Бруно воображал, что он видит всех насквозь. Он даже играл в кости с Бартоло и проиграл ему несколько крон. Одна только Пьерина немного пугала его, когда попадалась в самых неожиданных местах и, сложив руки под передником, смотрела на него с непонятной кислой усмешкой. Всё же он раз поцеловал её на лестнице, чтобы посмотреть, как она отнесётся к этому.
— Вы очень добры, синьор Бруно, — сказала она с выразительной расстановкой. — Что это, просьба о большем или просто случайная подачка?
— Понимайте как хотите, — ответил он, отступая.
— Такому мудрому философу, как вы, синьор, не стоит слишком много думать обо мне, — продолжала Пьерина. — Я не говорю «нет» ни единому мужчине, даже поварёнку. Понятно? — Она придвинулась так близко, что почти касалась его лицом. — Я здесь для того, чтобы меня брали. — Она грубо расхохоталась. — Хоть сейчас, здесь, если хотите.
— Но здесь нас может кто-нибудь застать, — возразил Бруно смущённо и испуганно.
— Что ж, не в первый раз, — бросила Пьерина. — И, я думаю, не в последний. Впрочем, как хотите. Мне всё равно, когда и где... А вам не хотелось бы родиться женщиной, господин философ? Согласитесь, что у нас есть некоторые преимущества перед вами, мужчинами.
Она с презрением оттолкнула его, а он уже жалел, что не поймал её на слове, хотя бы для того, чтобы доказать, что она лжёт с целью его унизить. Но с того дня он избегал её.
У Бруно появилось странное ощущение своей власти над людьми: он воображал, что все обитатели этого неприятного дома пляшут, как марионетки, когда он дёргает их за верёвочку. И оттого что ему казалось, будто он распоряжается их жизнью, они уже были ему менее противны. Джанантонио всё приходил к нему сплетничать. Теперь это забавляло Бруно, хотя он знал, что мальчишка одновременно ябедничает на него Мочениго. Мочениго он говорил колкости, а потом, спохватываясь, льстил ему, думая: «Мне скоро придётся ехать опять во Франкфурт ради печатания моих книг. Вот тогда это и кончится. И если мои «Семь искусств» значительно подвинутся вперёд, можно будет сразу же нажать все пружины в Риме». После беседы с доминиканцами он был уверен, что они будут на его стороне, что они готовы простить ему всё и пустить в ход своё влияние, чтобы ему помочь. В конце концов человека, который успел стать знаменитым, вряд ли будут судить за грешки молодости так строго, как какое-нибудь ничтожество без имени.
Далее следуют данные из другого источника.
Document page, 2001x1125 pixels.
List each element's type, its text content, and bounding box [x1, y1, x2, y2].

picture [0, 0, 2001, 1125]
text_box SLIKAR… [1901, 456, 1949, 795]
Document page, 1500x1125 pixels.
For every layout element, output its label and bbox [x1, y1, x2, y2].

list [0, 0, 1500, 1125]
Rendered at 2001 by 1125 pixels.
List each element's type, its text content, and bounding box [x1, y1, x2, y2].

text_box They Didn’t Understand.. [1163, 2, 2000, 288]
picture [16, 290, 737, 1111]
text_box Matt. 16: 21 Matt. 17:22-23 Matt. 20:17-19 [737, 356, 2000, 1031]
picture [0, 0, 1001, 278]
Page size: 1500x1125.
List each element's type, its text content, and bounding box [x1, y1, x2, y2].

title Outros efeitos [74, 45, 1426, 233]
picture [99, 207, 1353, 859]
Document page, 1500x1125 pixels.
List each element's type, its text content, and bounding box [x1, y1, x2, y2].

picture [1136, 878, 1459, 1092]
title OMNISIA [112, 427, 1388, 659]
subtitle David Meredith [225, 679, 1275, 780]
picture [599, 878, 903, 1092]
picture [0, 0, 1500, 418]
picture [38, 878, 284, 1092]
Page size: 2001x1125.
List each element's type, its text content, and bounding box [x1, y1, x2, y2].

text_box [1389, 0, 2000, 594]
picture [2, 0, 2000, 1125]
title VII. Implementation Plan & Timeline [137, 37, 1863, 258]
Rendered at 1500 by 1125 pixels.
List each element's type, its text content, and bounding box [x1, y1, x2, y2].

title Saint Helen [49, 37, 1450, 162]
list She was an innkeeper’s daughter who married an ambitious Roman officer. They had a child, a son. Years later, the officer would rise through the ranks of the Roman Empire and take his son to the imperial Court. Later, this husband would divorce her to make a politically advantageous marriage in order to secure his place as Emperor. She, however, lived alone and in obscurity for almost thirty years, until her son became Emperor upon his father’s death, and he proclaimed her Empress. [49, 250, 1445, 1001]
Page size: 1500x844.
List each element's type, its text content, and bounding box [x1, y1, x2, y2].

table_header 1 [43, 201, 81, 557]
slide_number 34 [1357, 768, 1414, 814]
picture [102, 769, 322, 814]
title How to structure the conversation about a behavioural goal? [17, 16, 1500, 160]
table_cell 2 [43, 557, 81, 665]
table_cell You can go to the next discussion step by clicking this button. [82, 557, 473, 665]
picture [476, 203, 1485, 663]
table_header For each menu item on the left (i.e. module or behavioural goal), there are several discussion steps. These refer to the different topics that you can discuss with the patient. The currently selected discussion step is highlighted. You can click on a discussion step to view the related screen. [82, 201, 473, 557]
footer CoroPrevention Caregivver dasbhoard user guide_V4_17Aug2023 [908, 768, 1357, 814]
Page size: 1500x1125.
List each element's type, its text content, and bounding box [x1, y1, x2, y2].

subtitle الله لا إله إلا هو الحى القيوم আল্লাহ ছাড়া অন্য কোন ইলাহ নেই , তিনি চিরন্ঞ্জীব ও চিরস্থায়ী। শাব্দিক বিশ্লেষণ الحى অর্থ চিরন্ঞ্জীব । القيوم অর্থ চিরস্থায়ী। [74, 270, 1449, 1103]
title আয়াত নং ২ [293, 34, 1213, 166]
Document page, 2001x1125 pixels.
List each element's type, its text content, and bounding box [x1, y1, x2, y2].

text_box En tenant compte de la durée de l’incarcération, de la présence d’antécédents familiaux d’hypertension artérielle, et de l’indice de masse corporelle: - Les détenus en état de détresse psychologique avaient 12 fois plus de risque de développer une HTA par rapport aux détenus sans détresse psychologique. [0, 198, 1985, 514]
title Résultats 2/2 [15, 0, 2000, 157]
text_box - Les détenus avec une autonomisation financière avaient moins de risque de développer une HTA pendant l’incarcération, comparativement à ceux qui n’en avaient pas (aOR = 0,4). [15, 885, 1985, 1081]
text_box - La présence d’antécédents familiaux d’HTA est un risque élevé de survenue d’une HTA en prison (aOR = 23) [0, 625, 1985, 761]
Может быть, его удерживал не Мочениго, а Венеция. Её обессиливающие испарения в зной и холод, её вековая грязь. Этот город, что торжественно венчался с морем, был, в сущности, блудницей в сильно затасканных шелках. Жемчужно-серые вечерние туманы, розовая пудра зари приносили с собой что-то необычное, наполняли его дни и ночи томлением, ожиданием женщины, к которой можно припасть сонными губами, как к чаше, полной вина, и, уходя, оставляли желание сочинять шутливые стихи, сонеты, полные беспредметной тоски, canti carnascialeschi[187]. В часы таких настроений Бруно благодушно относился к Мочениго, поддразнивал Бартоло, предлагал ему поискать в погребе самого лучшего вина, хвастал своей жизнью, полной приключений, и тем, что ни один человек на свете не заставит его, Бруно, отказаться от своих убеждений.